* Assignment: Give the records back exactly as written, but without the images.

(Data Opens)

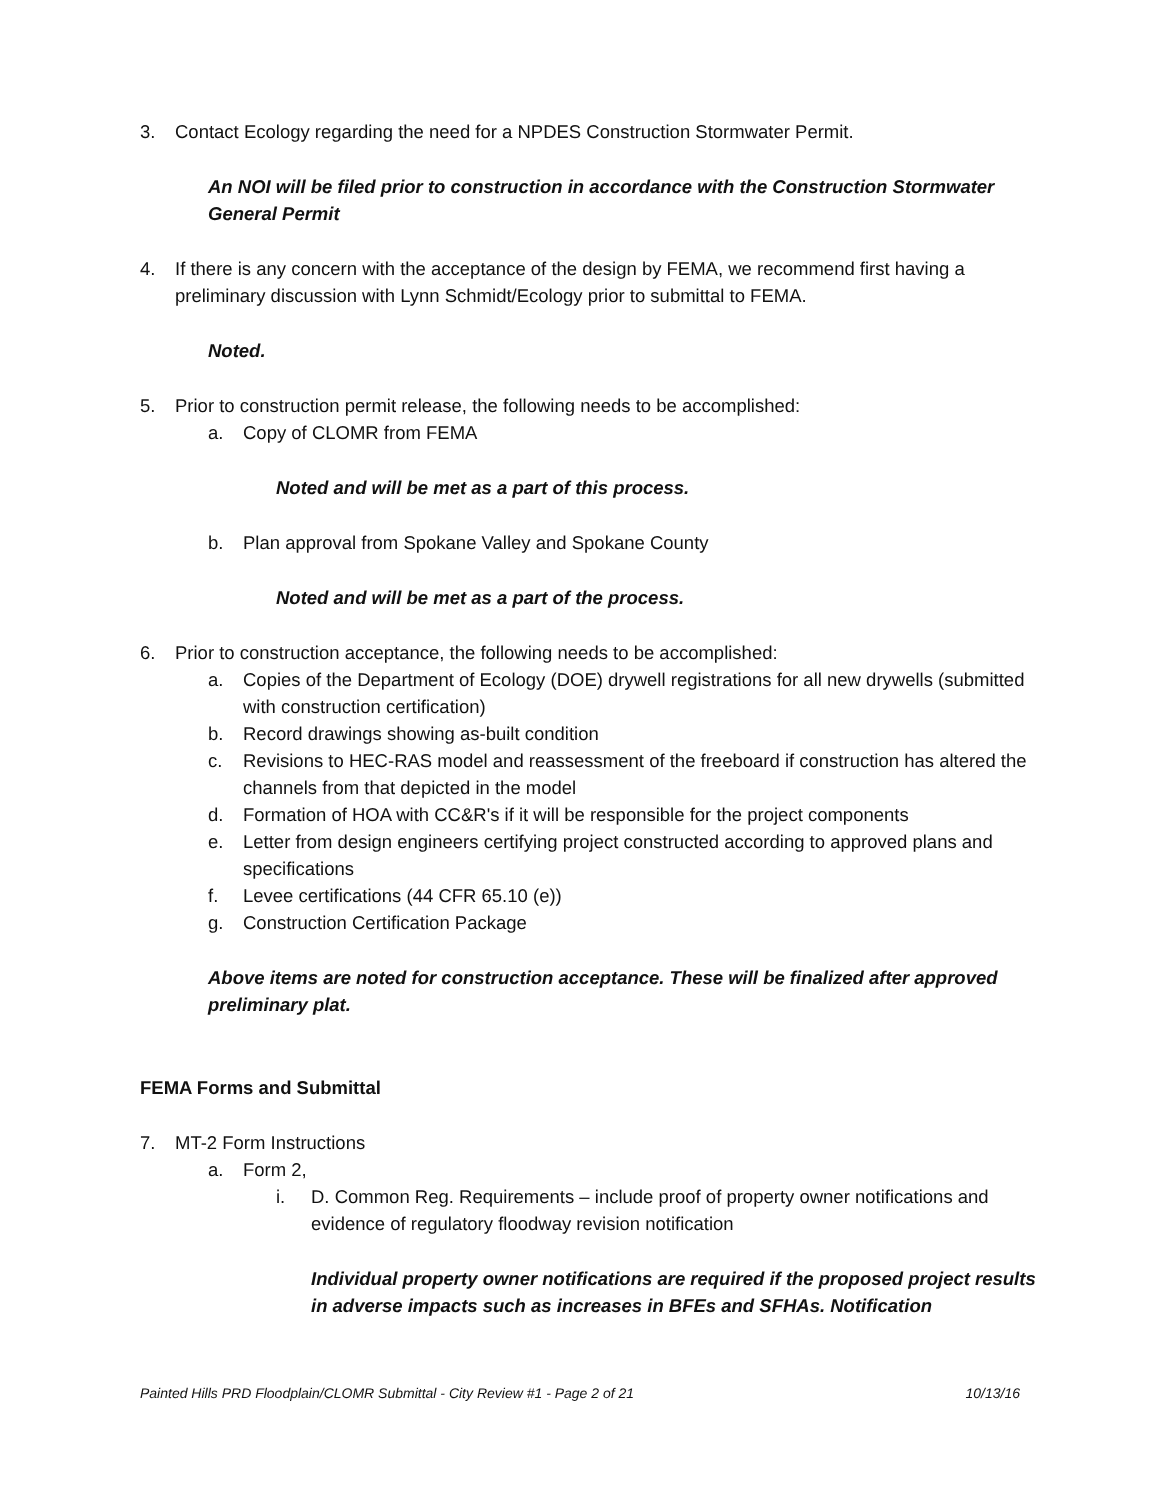3. Contact Ecology regarding the need for a NPDES Construction Stormwater Permit.
An NOI will be filed prior to construction in accordance with the Construction Stormwater General Permit
4. If there is any concern with the acceptance of the design by FEMA, we recommend first having a preliminary discussion with Lynn Schmidt/Ecology prior to submittal to FEMA.
Noted.
5. Prior to construction permit release, the following needs to be accomplished:
a. Copy of CLOMR from FEMA
Noted and will be met as a part of this process.
b. Plan approval from Spokane Valley and Spokane County
Noted and will be met as a part of the process.
6. Prior to construction acceptance, the following needs to be accomplished:
a. Copies of the Department of Ecology (DOE) drywell registrations for all new drywells (submitted with construction certification)
b. Record drawings showing as-built condition
c. Revisions to HEC-RAS model and reassessment of the freeboard if construction has altered the channels from that depicted in the model
d. Formation of HOA with CC&R's if it will be responsible for the project components
e. Letter from design engineers certifying project constructed according to approved plans and specifications
f. Levee certifications (44 CFR 65.10 (e))
g. Construction Certification Package
Above items are noted for construction acceptance. These will be finalized after approved preliminary plat.
FEMA Forms and Submittal
7. MT-2 Form Instructions
a. Form 2,
i. D. Common Reg. Requirements – include proof of property owner notifications and evidence of regulatory floodway revision notification
Individual property owner notifications are required if the proposed project results in adverse impacts such as increases in BFEs and SFHAs. Notification
Painted Hills PRD Floodplain/CLOMR Submittal - City Review #1 - Page 2 of 21 10/13/16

(Data Closes)

* Solution to this task:
3. Contact Ecology regarding the need for a NPDES Construction Stormwater Permit.
An NOI will be filed prior to construction in accordance with the Construction Stormwater General Permit
4. If there is any concern with the acceptance of the design by FEMA, we recommend first having a preliminary discussion with Lynn Schmidt/Ecology prior to submittal to FEMA.
Noted.
5. Prior to construction permit release, the following needs to be accomplished:
a. Copy of CLOMR from FEMA
Noted and will be met as a part of this process.
b. Plan approval from Spokane Valley and Spokane County
Noted and will be met as a part of the process.
6. Prior to construction acceptance, the following needs to be accomplished:
a. Copies of the Department of Ecology (DOE) drywell registrations for all new drywells (submitted with construction certification)
b. Record drawings showing as-built condition
c. Revisions to HEC-RAS model and reassessment of the freeboard if construction has altered the channels from that depicted in the model
d. Formation of HOA with CC&R's if it will be responsible for the project components
e. Letter from design engineers certifying project constructed according to approved plans and specifications
f. Levee certifications (44 CFR 65.10 (e))
g. Construction Certification Package
Above items are noted for construction acceptance. These will be finalized after approved preliminary plat.
FEMA Forms and Submittal
7. MT-2 Form Instructions
a. Form 2,
i. D. Common Reg. Requirements – include proof of property owner notifications and evidence of regulatory floodway revision notification
Individual property owner notifications are required if the proposed project results in adverse impacts such as increases in BFEs and SFHAs. Notification
Painted Hills PRD Floodplain/CLOMR Submittal - City Review #1 - Page 2 of 21 10/13/16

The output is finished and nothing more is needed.